Обоих павших — Грушко и француза — похоронили в гробах, склепанных из антолевой жести, в балке «эннеди Габо». Их смерть надолго омрачила настроение участников экспедиции.
После похорон французские гости возвратились в Бардай.
Погибших туземцев нужно было немедленно похоронить, чтобы зловоние их трупов не отравляло воздух; существовала и опасность, что мухи и прочие насекомые разнесут трупный яд. Адурийцы стали возражать, настаивая, что сперва необходимо провести все погребальные обряды. Действовать пришлось силой и хитростью; погибших похоронили ночью в братской могиле, вырытой в балке.
Грустили и адурийцы — многие жители селения погибли, включая марабута Али Бен-Сиди и шейх эль-беледа. Не обрадовал туземцев даже пир из мяса убитых вражеских верблюдов.
После нападения разбойников почти все научные работы свернули. Прекратились ботанические и зоологические экскурсии и археологические раскопки, и только радионаторы работали с удвоенной энергией. Но беда заметно сплотила европейцев и адурийцев. Остававшиеся без дела участники экспедиции охотно помогали туземцам восстанавливать сожженные хижины. Через какое-то время оазис приобрел более европейский вид: улицы стали шире и прямее, хижины — светлее и просторней. Туземцы теперь во всем слушались Лосняченко, которого по смерти шейх эль-беледа избрали главой общины как «самого умного и достойного из всех живущих мусульман». Его уговаривали поселиться в оазисе и посвятить остаток дней служению Аллаху, но Лосняченко день ото дня откладывал решение, поясняя, что сперва хотел бы отстроить селение.
Однажды вечером небо над оазисом Адур потемнело и приобрело темнокрасный цвет. Слушкевич объяснил, что приближается страшный ураган, самум, называемый туземцами «гебли». Хотя здесь, на возвышенности, самум менее грозен, чем на равнинах, «гебли» способен был причинить немалые неприятности. Все щели и отверстия в аэроплане законопатили, в хвостовом отсеке разместили несколько ягнят и козлят, которые могли погибнуть во время бури. Остальной скот предоставили собственной судьбе. За верблюдиц не беспокоились — эти животные умеют о себе позаботиться.
Главную опасность для «Орла» представляли крылья: ветер, вцепившись в эти гигантские лопасти, закрутил бы самолет, как мельничное колесо. Обшивку с крыльев поспешно сняли, оставив лишь голый каркас. Колеса обложили грудами камней. В крайнем случае предполагалось также запустить все гиростаты.
К счастью, ночь прошла спокойно, но в воздухе чувствовалась страшная духота.
Солнце взошло рано и освещало плато темно-желтым светом. Все сидели в самолете; только Тхор вышел, завел своих подопечных в хлев и наполнил все поилки водой, опасаясь, что буря разрушит водопровод.

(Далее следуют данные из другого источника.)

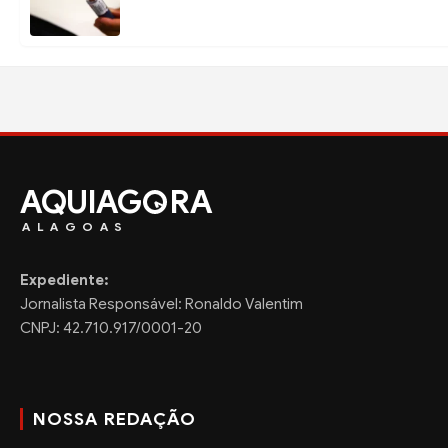
AQUIAG
RA
ALAGOAS
Expediente:
Jornalista Responsável: Ronaldo Valentim
CNPJ: 42.710.917/0001-20
NOSSA REDAÇÃO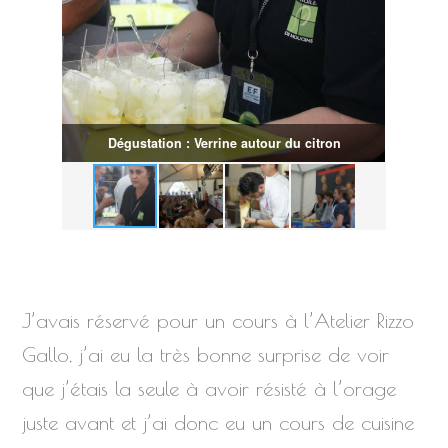
Dégustation : Verrine autour du citron
J’avais réservé pour un cours à l’Atelier Rizzo
Gallo, j’ai eu la très bonne surprise de voir
que j’étais la seule à avoir résisté à l’orage
juste avant et j’ai donc eu un cours de cuisine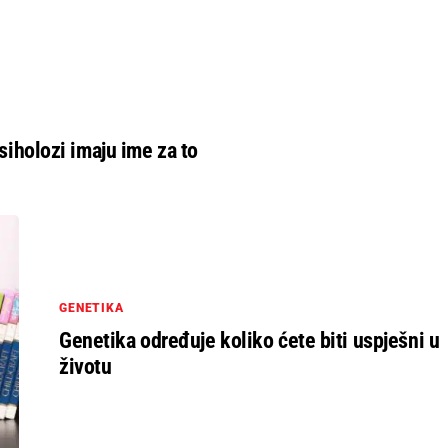
Psiholozi imaju ime za to
GENETIKA
Genetika određuje koliko ćete biti uspješni u
životu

Внезапно вокруг стало темно, почти как ночью. Вскоре аэроплан задрожал под сильными ударами ветра. Тучи песка неслись, закрывая солнце. Грозный ветер все крепчал; казалось, «Орел» не выстоит и, того и гляди, перевернется набок. Тогда разом загудели все гиростаты и аэроплану словно полегчало.
Ураган длился недолго. Через какие-то полчаса вихрь начал стихать, а на стеклянные стены упали крупные капли дождя. После снова наступила тишина и засветило солнце. Слушкевич заметил, что самум оказался на сей раз сравнительно слабым.
Путешественники вышли из самолета и сразу увидели, какие разрушения причинил этот «слабый» ураган их хозяйству. Труба колодца была вывернута, вода снова била вверх высокой струей, резервуар был почти доверху засыпан песком. Ветер развалил хлев и разогнал скот. Обе верблюдицы до сих пор лежали на земле, вытянув головы, а овцы и козы разбежались и искали защиты под живой изгородью.